Collection entries
◇ ◇ ◇

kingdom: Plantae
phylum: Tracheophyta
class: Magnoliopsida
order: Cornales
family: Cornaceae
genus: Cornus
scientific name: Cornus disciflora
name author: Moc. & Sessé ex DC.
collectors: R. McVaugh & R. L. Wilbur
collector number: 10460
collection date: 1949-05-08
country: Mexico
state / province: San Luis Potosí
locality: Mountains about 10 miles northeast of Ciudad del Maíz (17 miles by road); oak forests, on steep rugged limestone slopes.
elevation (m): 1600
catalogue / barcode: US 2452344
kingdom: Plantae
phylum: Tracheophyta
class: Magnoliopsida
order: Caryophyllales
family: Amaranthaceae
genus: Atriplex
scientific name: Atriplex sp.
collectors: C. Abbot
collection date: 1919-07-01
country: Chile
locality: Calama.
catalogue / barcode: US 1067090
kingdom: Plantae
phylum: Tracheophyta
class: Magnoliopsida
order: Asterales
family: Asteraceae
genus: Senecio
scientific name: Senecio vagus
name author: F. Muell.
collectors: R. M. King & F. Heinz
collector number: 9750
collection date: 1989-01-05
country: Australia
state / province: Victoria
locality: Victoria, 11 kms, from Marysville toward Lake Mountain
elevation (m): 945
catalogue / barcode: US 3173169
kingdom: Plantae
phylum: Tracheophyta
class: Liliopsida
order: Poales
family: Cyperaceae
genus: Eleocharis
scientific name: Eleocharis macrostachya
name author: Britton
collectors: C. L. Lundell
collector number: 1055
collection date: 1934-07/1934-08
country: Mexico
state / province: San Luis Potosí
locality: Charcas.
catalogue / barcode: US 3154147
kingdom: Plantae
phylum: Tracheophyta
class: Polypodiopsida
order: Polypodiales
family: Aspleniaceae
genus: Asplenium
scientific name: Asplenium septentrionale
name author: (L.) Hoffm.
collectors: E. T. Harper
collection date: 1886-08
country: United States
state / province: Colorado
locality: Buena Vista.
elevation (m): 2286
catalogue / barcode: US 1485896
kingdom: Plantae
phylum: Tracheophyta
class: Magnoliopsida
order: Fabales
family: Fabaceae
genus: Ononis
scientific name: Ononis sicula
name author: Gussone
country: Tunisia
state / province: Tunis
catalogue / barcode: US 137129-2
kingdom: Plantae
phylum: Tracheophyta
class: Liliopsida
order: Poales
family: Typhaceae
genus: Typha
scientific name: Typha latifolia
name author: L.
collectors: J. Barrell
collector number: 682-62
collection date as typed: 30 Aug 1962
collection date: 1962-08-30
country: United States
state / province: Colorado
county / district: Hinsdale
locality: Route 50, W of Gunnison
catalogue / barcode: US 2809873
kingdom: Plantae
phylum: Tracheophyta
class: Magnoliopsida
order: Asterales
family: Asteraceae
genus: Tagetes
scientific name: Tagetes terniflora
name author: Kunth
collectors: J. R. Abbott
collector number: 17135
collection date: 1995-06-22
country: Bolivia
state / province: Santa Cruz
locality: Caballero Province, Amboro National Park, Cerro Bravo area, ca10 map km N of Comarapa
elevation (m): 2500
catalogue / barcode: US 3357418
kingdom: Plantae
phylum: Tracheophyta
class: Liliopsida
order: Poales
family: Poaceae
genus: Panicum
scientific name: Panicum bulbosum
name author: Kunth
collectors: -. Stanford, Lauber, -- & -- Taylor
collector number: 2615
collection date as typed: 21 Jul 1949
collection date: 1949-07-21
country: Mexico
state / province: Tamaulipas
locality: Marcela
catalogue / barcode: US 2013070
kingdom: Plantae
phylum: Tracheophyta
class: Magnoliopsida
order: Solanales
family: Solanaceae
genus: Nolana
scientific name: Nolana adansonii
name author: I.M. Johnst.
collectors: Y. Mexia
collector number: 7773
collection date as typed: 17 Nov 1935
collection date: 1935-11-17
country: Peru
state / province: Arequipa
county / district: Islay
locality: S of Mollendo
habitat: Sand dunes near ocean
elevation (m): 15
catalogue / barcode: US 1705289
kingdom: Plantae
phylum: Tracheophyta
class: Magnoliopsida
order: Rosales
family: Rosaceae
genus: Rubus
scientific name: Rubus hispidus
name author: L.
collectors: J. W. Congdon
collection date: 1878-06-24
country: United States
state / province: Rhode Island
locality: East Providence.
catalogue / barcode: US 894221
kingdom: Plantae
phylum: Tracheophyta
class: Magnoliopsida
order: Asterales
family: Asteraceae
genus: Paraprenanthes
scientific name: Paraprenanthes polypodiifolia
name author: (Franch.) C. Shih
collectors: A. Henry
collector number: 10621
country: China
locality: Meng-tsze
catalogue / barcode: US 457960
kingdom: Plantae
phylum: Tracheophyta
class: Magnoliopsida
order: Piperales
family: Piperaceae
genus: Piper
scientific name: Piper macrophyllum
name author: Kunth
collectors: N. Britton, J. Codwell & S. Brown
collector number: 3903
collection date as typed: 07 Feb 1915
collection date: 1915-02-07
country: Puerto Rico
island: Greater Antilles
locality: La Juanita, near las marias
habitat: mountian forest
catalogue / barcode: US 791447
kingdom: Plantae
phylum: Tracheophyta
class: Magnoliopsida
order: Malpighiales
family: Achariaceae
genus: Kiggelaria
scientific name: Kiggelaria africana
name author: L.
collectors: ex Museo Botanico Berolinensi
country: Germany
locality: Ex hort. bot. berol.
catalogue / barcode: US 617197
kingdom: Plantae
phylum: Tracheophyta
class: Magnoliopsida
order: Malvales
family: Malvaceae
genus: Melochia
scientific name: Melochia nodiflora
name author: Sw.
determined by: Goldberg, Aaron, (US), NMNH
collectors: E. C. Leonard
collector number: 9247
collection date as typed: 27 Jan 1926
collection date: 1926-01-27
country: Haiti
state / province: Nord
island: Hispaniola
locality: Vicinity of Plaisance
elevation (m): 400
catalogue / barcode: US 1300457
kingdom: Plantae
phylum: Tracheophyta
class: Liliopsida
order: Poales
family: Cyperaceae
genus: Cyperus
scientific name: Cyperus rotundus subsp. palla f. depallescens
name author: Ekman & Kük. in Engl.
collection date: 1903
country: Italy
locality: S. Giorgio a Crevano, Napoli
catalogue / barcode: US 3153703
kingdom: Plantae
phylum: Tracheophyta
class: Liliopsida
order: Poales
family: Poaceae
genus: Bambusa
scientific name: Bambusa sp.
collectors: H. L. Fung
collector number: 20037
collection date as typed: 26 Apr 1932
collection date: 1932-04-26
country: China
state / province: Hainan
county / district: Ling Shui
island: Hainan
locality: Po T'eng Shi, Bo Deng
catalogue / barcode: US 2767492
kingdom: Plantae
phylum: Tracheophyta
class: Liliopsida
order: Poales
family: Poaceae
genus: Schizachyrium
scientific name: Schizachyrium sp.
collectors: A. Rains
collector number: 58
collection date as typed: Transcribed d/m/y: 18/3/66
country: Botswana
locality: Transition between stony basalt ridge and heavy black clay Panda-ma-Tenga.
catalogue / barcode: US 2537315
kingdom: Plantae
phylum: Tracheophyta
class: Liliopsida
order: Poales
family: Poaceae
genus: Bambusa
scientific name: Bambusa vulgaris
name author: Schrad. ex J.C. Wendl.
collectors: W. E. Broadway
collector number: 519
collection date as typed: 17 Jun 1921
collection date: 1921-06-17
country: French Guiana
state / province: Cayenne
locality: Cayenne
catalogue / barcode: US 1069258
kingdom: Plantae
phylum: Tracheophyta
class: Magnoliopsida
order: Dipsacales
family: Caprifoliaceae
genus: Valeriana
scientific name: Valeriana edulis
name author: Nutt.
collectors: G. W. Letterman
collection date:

◇ ◇ ◇

# [Task statement]
Can you set down all of the records above, word for word and line for line?

# [Finished task]
kingdom: Plantae
phylum: Tracheophyta
class: Magnoliopsida
order: Cornales
family: Cornaceae
genus: Cornus
scientific name: Cornus disciflora
name author: Moc. & Sessé ex DC.
collectors: R. McVaugh & R. L. Wilbur
collector number: 10460
collection date: 1949-05-08
country: Mexico
state / province: San Luis Potosí
locality: Mountains about 10 miles northeast of Ciudad del Maíz (17 miles by road); oak forests, on steep rugged limestone slopes.
elevation (m): 1600
catalogue / barcode: US 2452344
kingdom: Plantae
phylum: Tracheophyta
class: Magnoliopsida
order: Caryophyllales
family: Amaranthaceae
genus: Atriplex
scientific name: Atriplex sp.
collectors: C. Abbot
collection date: 1919-07-01
country: Chile
locality: Calama.
catalogue / barcode: US 1067090
kingdom: Plantae
phylum: Tracheophyta
class: Magnoliopsida
order: Asterales
family: Asteraceae
genus: Senecio
scientific name: Senecio vagus
name author: F. Muell.
collectors: R. M. King & F. Heinz
collector number: 9750
collection date: 1989-01-05
country: Australia
state / province: Victoria
locality: Victoria, 11 kms, from Marysville toward Lake Mountain
elevation (m): 945
catalogue / barcode: US 3173169
kingdom: Plantae
phylum: Tracheophyta
class: Liliopsida
order: Poales
family: Cyperaceae
genus: Eleocharis
scientific name: Eleocharis macrostachya
name author: Britton
collectors: C. L. Lundell
collector number: 1055
collection date: 1934-07/1934-08
country: Mexico
state / province: San Luis Potosí
locality: Charcas.
catalogue / barcode: US 3154147
kingdom: Plantae
phylum: Tracheophyta
class: Polypodiopsida
order: Polypodiales
family: Aspleniaceae
genus: Asplenium
scientific name: Asplenium septentrionale
name author: (L.) Hoffm.
collectors: E. T. Harper
collection date: 1886-08
country: United States
state / province: Colorado
locality: Buena Vista.
elevation (m): 2286
catalogue / barcode: US 1485896
kingdom: Plantae
phylum: Tracheophyta
class: Magnoliopsida
order: Fabales
family: Fabaceae
genus: Ononis
scientific name: Ononis sicula
name author: Gussone
country: Tunisia
state / province: Tunis
catalogue / barcode: US 137129-2
kingdom: Plantae
phylum: Tracheophyta
class: Liliopsida
order: Poales
family: Typhaceae
genus: Typha
scientific name: Typha latifolia
name author: L.
collectors: J. Barrell
collector number: 682-62
collection date as typed: 30 Aug 1962
collection date: 1962-08-30
country: United States
state / province: Colorado
county / district: Hinsdale
locality: Route 50, W of Gunnison
catalogue / barcode: US 2809873
kingdom: Plantae
phylum: Tracheophyta
class: Magnoliopsida
order: Asterales
family: Asteraceae
genus: Tagetes
scientific name: Tagetes terniflora
name author: Kunth
collectors: J. R. Abbott
collector number: 17135
collection date: 1995-06-22
country: Bolivia
state / province: Santa Cruz
locality: Caballero Province, Amboro National Park, Cerro Bravo area, ca10 map km N of Comarapa
elevation (m): 2500
catalogue / barcode: US 3357418
kingdom: Plantae
phylum: Tracheophyta
class: Liliopsida
order: Poales
family: Poaceae
genus: Panicum
scientific name: Panicum bulbosum
name author: Kunth
collectors: -. Stanford, Lauber, -- & -- Taylor
collector number: 2615
collection date as typed: 21 Jul 1949
collection date: 1949-07-21
country: Mexico
state / province: Tamaulipas
locality: Marcela
catalogue / barcode: US 2013070
kingdom: Plantae
phylum: Tracheophyta
class: Magnoliopsida
order: Solanales
family: Solanaceae
genus: Nolana
scientific name: Nolana adansonii
name author: I.M. Johnst.
collectors: Y. Mexia
collector number: 7773
collection date as typed: 17 Nov 1935
collection date: 1935-11-17
country: Peru
state / province: Arequipa
county / district: Islay
locality: S of Mollendo
habitat: Sand dunes near ocean
elevation (m): 15
catalogue / barcode: US 1705289
kingdom: Plantae
phylum: Tracheophyta
class: Magnoliopsida
order: Rosales
family: Rosaceae
genus: Rubus
scientific name: Rubus hispidus
name author: L.
collectors: J. W. Congdon
collection date: 1878-06-24
country: United States
state / province: Rhode Island
locality: East Providence.
catalogue / barcode: US 894221
kingdom: Plantae
phylum: Tracheophyta
class: Magnoliopsida
order: Asterales
family: Asteraceae
genus: Paraprenanthes
scientific name: Paraprenanthes polypodiifolia
name author: (Franch.) C. Shih
collectors: A. Henry
collector number: 10621
country: China
locality: Meng-tsze
catalogue / barcode: US 457960
kingdom: Plantae
phylum: Tracheophyta
class: Magnoliopsida
order: Piperales
family: Piperaceae
genus: Piper
scientific name: Piper macrophyllum
name author: Kunth
collectors: N. Britton, J. Codwell & S. Brown
collector number: 3903
collection date as typed: 07 Feb 1915
collection date: 1915-02-07
country: Puerto Rico
island: Greater Antilles
locality: La Juanita, near las marias
habitat: mountian forest
catalogue / barcode: US 791447
kingdom: Plantae
phylum: Tracheophyta
class: Magnoliopsida
order: Malpighiales
family: Achariaceae
genus: Kiggelaria
scientific name: Kiggelaria africana
name author: L.
collectors: ex Museo Botanico Berolinensi
country: Germany
locality: Ex hort. bot. berol.
catalogue / barcode: US 617197
kingdom: Plantae
phylum: Tracheophyta
class: Magnoliopsida
order: Malvales
family: Malvaceae
genus: Melochia
scientific name: Melochia nodiflora
name author: Sw.
determined by: Goldberg, Aaron, (US), NMNH
collectors: E. C. Leonard
collector number: 9247
collection date as typed: 27 Jan 1926
collection date: 1926-01-27
country: Haiti
state / province: Nord
island: Hispaniola
locality: Vicinity of Plaisance
elevation (m): 400
catalogue / barcode: US 1300457
kingdom: Plantae
phylum: Tracheophyta
class: Liliopsida
order: Poales
family: Cyperaceae
genus: Cyperus
scientific name: Cyperus rotundus subsp. palla f. depallescens
name author: Ekman & Kük. in Engl.
collection date: 1903
country: Italy
locality: S. Giorgio a Crevano, Napoli
catalogue / barcode: US 3153703
kingdom: Plantae
phylum: Tracheophyta
class: Liliopsida
order: Poales
family: Poaceae
genus: Bambusa
scientific name: Bambusa sp.
collectors: H. L. Fung
collector number: 20037
collection date as typed: 26 Apr 1932
collection date: 1932-04-26
country: China
state / province: Hainan
county / district: Ling Shui
island: Hainan
locality: Po T'eng Shi, Bo Deng
catalogue / barcode: US 2767492
kingdom: Plantae
phylum: Tracheophyta
class: Liliopsida
order: Poales
family: Poaceae
genus: Schizachyrium
scientific name: Schizachyrium sp.
collectors: A. Rains
collector number: 58
collection date as typed: Transcribed d/m/y: 18/3/66
country: Botswana
locality: Transition between stony basalt ridge and heavy black clay Panda-ma-Tenga.
catalogue / barcode: US 2537315
kingdom: Plantae
phylum: Tracheophyta
class: Liliopsida
order: Poales
family: Poaceae
genus: Bambusa
scientific name: Bambusa vulgaris
name author: Schrad. ex J.C. Wendl.
collectors: W. E. Broadway
collector number: 519
collection date as typed: 17 Jun 1921
collection date: 1921-06-17
country: French Guiana
state / province: Cayenne
locality: Cayenne
catalogue / barcode: US 1069258
kingdom: Plantae
phylum: Tracheophyta
class: Magnoliopsida
order: Dipsacales
family: Caprifoliaceae
genus: Valeriana
scientific name: Valeriana edulis
name author: Nutt.
collectors: G. W. Letterman
collection date:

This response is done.